There have been more generous helpings of all three assets across the past nine months but last night was simply all about ending their days in the lower divisions.
A 50th-minute goal from James Tavernier ensured that Rangers supporters could delight and celebrate that Ibrox will be hosting top-flight football again next season.
The four years since Rangers were liquidated and required to start again in the lowest tier of the senior game has been, perhaps, the most extraordinary story in the history of Scottish football.
It is a relief that one of the game’s biggest draws will again be providing close on a million ticket sales in the upper tier. A country as modestly sized as Scotland needs such box office.
Yet, any notion the “journey” Rangers have been on since their financial implosion of 2012 was some sort of epic odyssey makes no sense. It has been something of a botch job. Rangers failed to come straight through the divisions despite a £30million football spend. Gretna did fourth tier to first without a stutter while spending only £8m.
The fact that nearly 100,000 people will watch Rangers play two part-time sides between last night and Sunday’s Petrofac Training Cup means the fans’ loyalty must be lauded. In truth, though, when they look back on their days padding about League Two, League One and, for two years, the Championship, they will surely despair at a former owner’s out-of-control bank borrowing and dodgy tax schemes that brought their team to such a sorry state.
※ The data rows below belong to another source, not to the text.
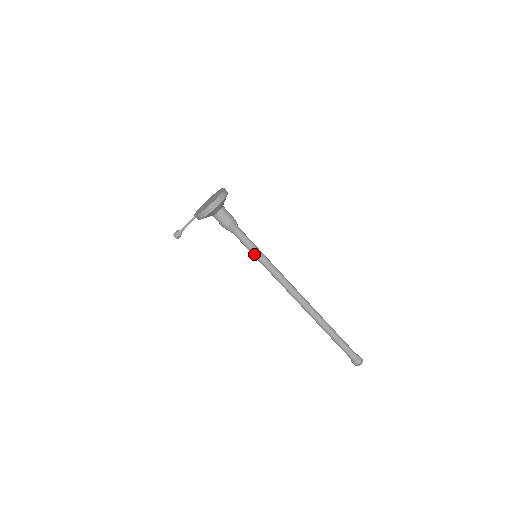
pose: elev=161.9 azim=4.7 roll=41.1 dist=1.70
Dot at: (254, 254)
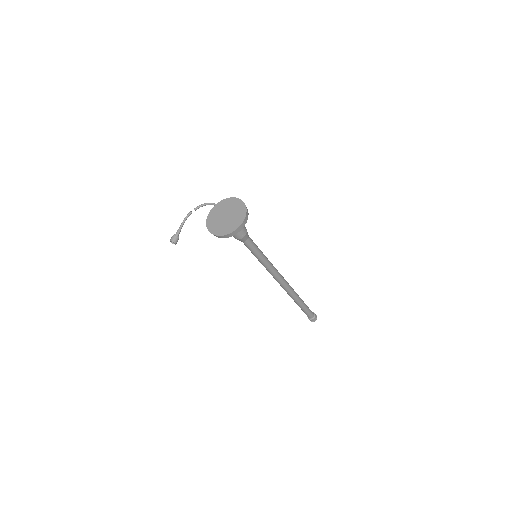
Dot at: (257, 257)
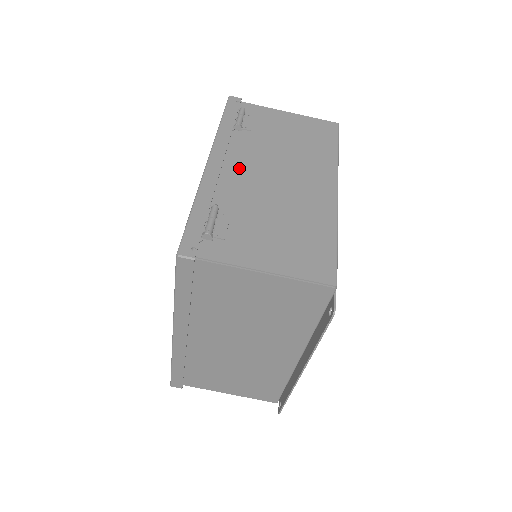
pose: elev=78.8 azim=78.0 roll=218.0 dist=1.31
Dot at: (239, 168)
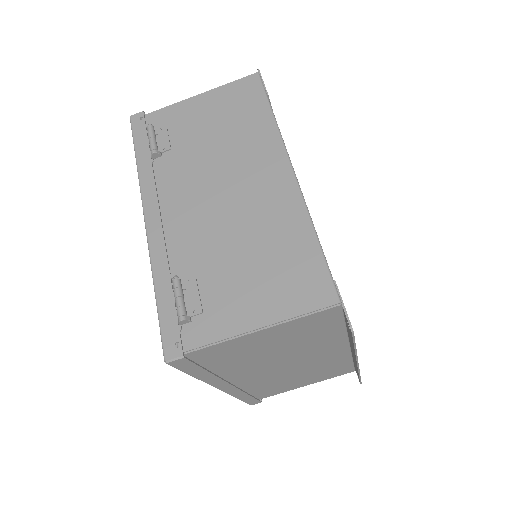
Dot at: (179, 208)
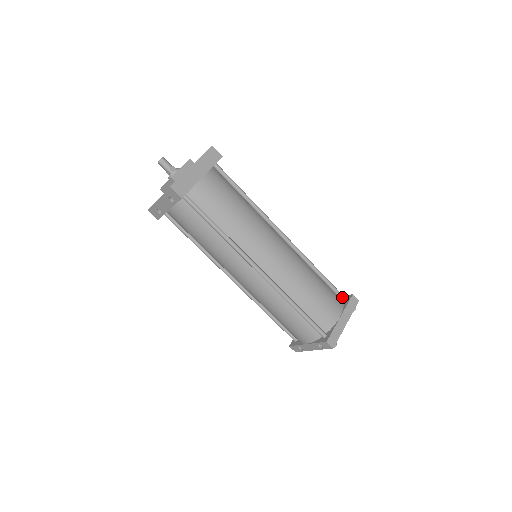
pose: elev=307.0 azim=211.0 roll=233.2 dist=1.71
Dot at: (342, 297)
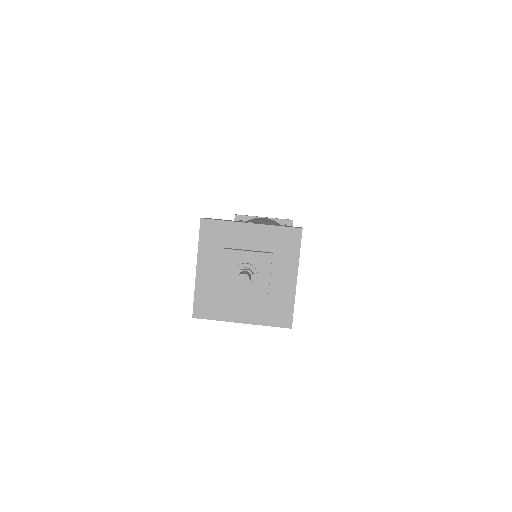
Dot at: occluded
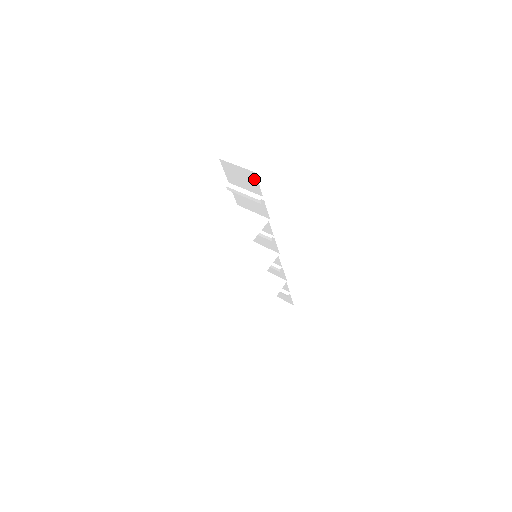
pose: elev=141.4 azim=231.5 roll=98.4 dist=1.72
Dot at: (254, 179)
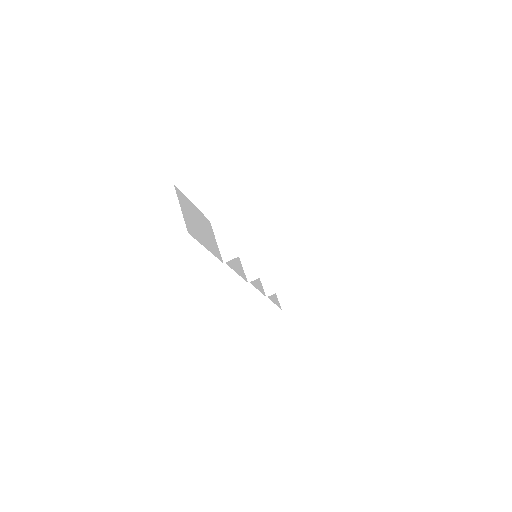
Dot at: occluded
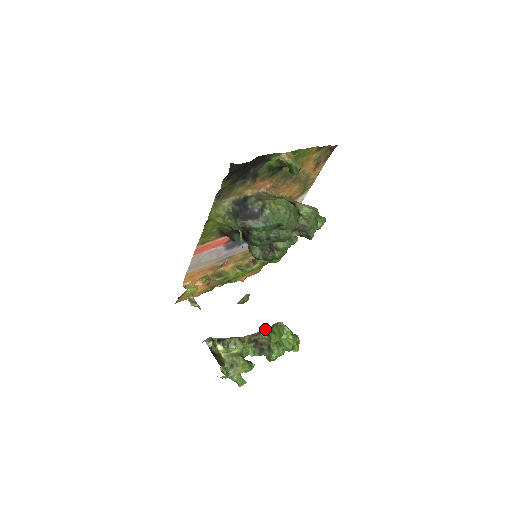
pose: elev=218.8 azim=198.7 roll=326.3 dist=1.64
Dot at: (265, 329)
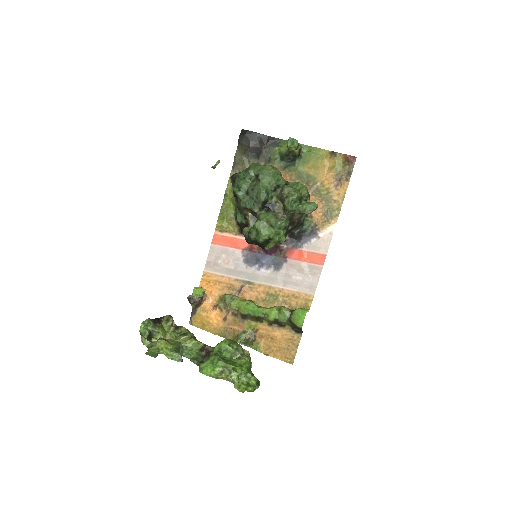
Dot at: occluded
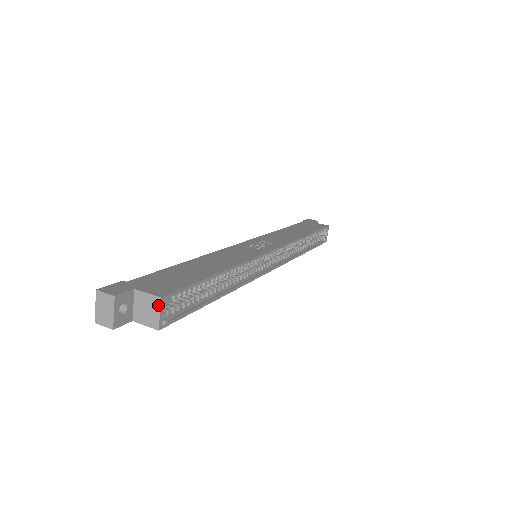
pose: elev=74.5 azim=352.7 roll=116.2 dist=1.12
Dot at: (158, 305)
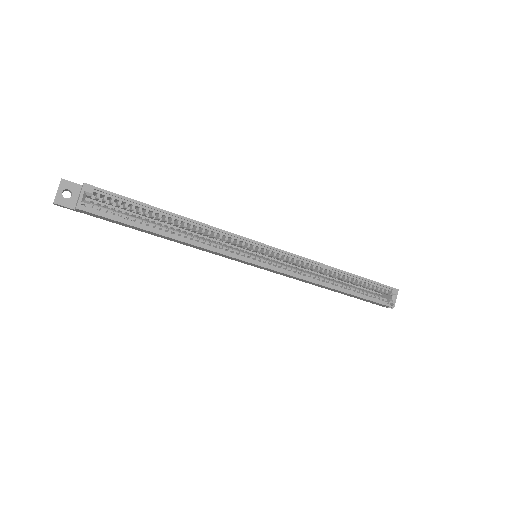
Dot at: (82, 189)
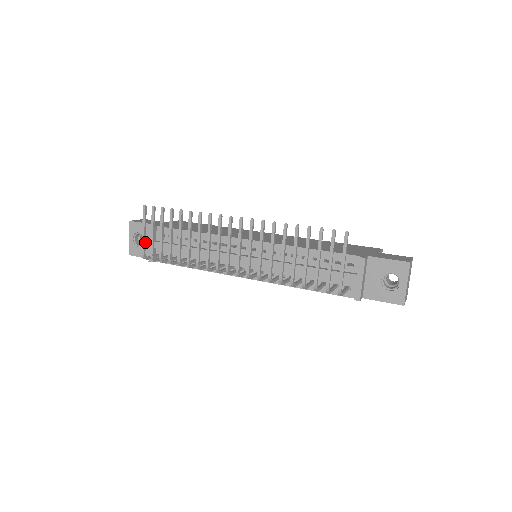
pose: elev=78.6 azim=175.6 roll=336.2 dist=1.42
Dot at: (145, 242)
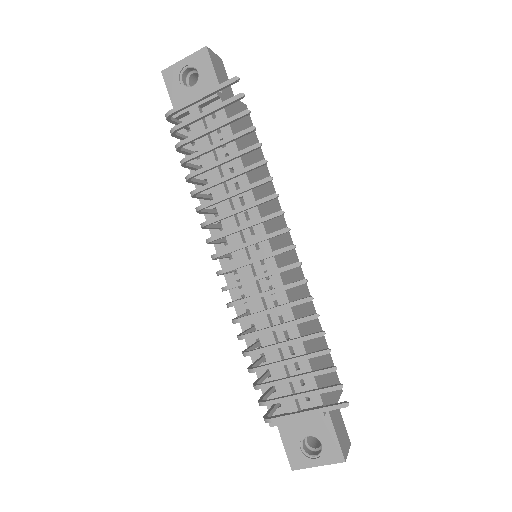
Dot at: (188, 106)
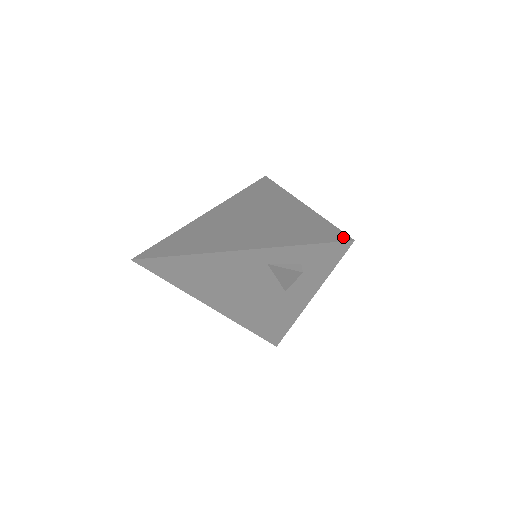
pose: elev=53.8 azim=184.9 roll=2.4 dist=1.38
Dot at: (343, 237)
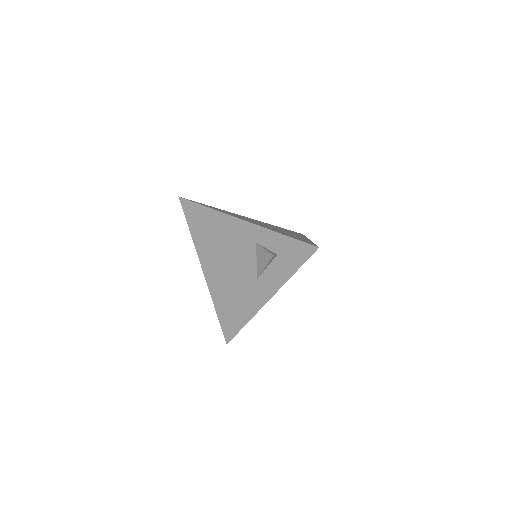
Dot at: (314, 245)
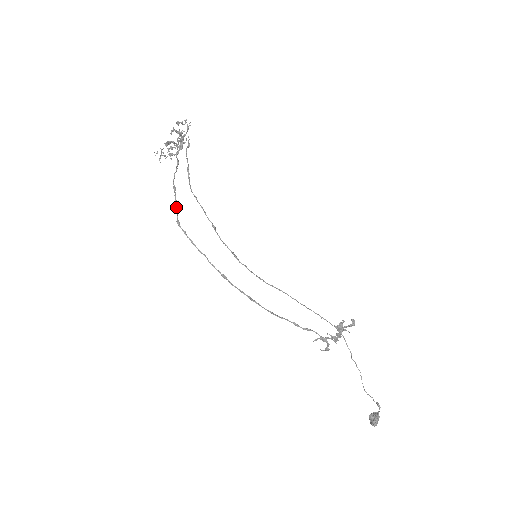
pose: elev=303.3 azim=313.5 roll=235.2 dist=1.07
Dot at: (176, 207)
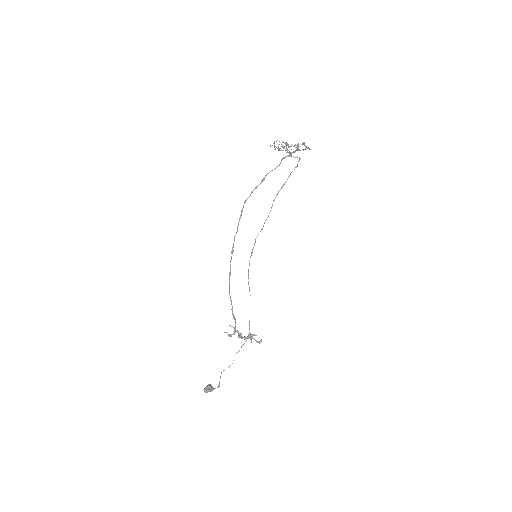
Dot at: occluded
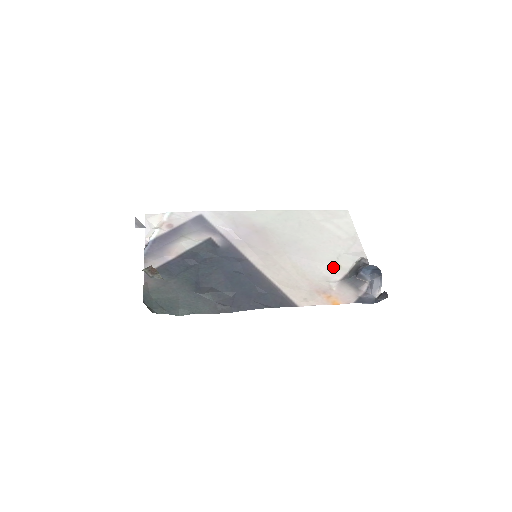
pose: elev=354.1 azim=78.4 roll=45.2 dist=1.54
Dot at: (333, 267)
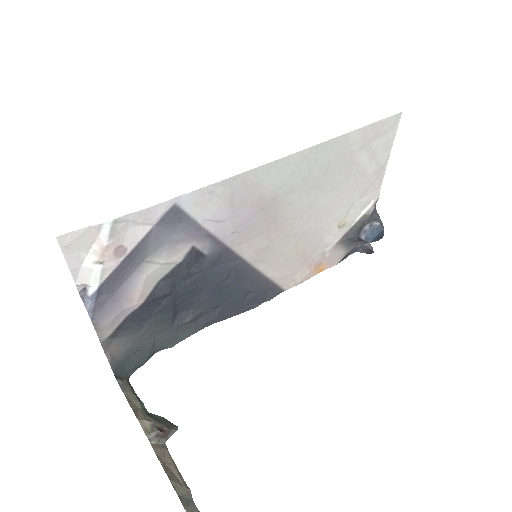
Dot at: (338, 228)
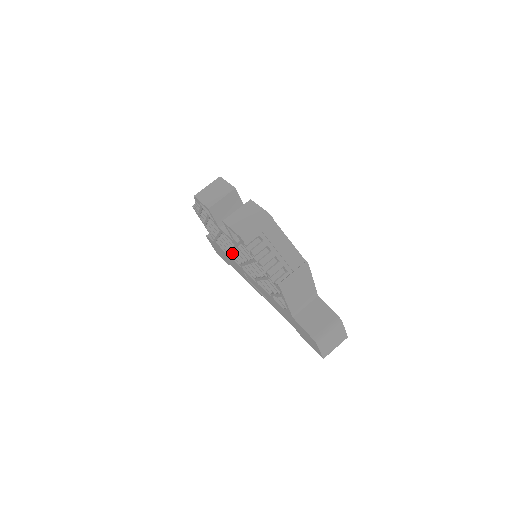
If Rangers had been allowed to hand-pick a team to tie up their trawl through the lower divisions then Dumbarton would have been their choice. The part-timers had shipped 12 goals in their previous three outings against Warburton’s men. No Championship opponent had proved as porous, with such defensive frailties the reason why they arrived as reluctant party guests attempting to avoid slipping down a position and into the relegation play-off place.
Warburton’s side have been a good watch this season. In terms of an upgrade on last season – when they failed in eye-watering fashion to extricate themselves from the second tier – they are like an iPhone 6s compared to a Bakelite handset. Yet, they can still frustrate and across the first 45 minutes last night there were times it felt as if they were dialling it in.
The home crowd quite rightly came to enjoy themselves, but the struggles to open up their visitors by Rangers threatened to take some of the fizz out of the festivities. The principles in their play were evident as they have been all season under Warburton: probe and pass, pass and probe. Sometimes, though, against the massed ranks of a team intent only on repelling their advances, the nudging of the ball along the 18-yard line can be over-embroidered. Pretty patterns in football need pin sharpness and Rangers could not produce that element.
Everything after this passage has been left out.